4 spheres of radius 10 are placed on a table so that each touches 2 others. another sphere is placed on top. Find the height of the top of this fifth sphere above the table.
thanks :)
Hello, xiukhung!
Quote:
Four spheres of radius 10 are placed on a table so that each touches 2 others.
Another sphere is placed on top.
Find the height of the top of this fifth sphere above the table.
The centers of the four spheres form a square with side $\displaystyle 2r.$
It is $\displaystyle r$ units above the table.
The center of the fifth sphere forms a square-base pyramid.
All of its edges have length $\displaystyle 2r.$
We find that the height of this pyramid is $\displaystyle \sqrt{2}\,r.$
The top of the fifth sphere is $\displaystyle r$ units above the pyramid.
Hence, the top of that sphere is: .$\displaystyle r + \sqrt{2}\,r + r \:=\:\left(2 + \sqrt{2}\right)r$ units high.
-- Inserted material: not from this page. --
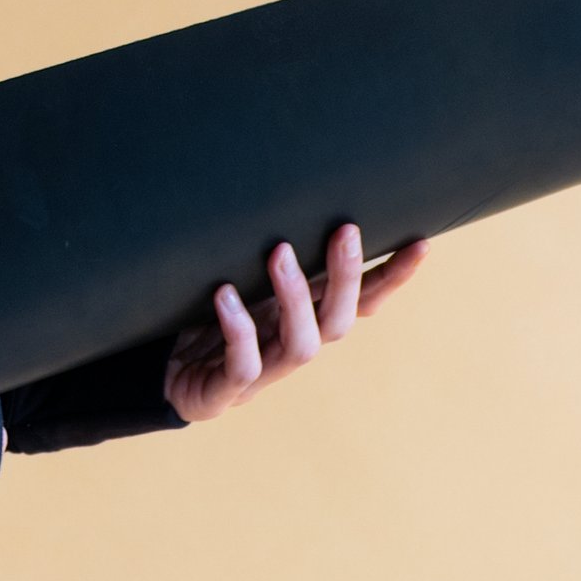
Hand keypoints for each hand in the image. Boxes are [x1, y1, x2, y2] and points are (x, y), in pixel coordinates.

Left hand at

Answer: .$\displaystyle 10\left(2+\sqrt{2}\right)\text{ units.}$
Thanks a lot, what about this problem?
A sphere of radius length 8cm rests on top of a hollow inverted cone of height 15 cm whose vertical angle is 60 degrees. Find the height of the centre of the sphere above the vertex of the cone.
I'm not certain if I understand your question correctly.
If the attached image describes the situation completely then you'll get x by using the Sine function:
$\displaystyle \sin(30^\circ) = \frac12 = \frac8x$
Solve for x.
By the way: If you have a new question use a new thread. Otherwise you risk that no member of the forum will realize that you need further assistance.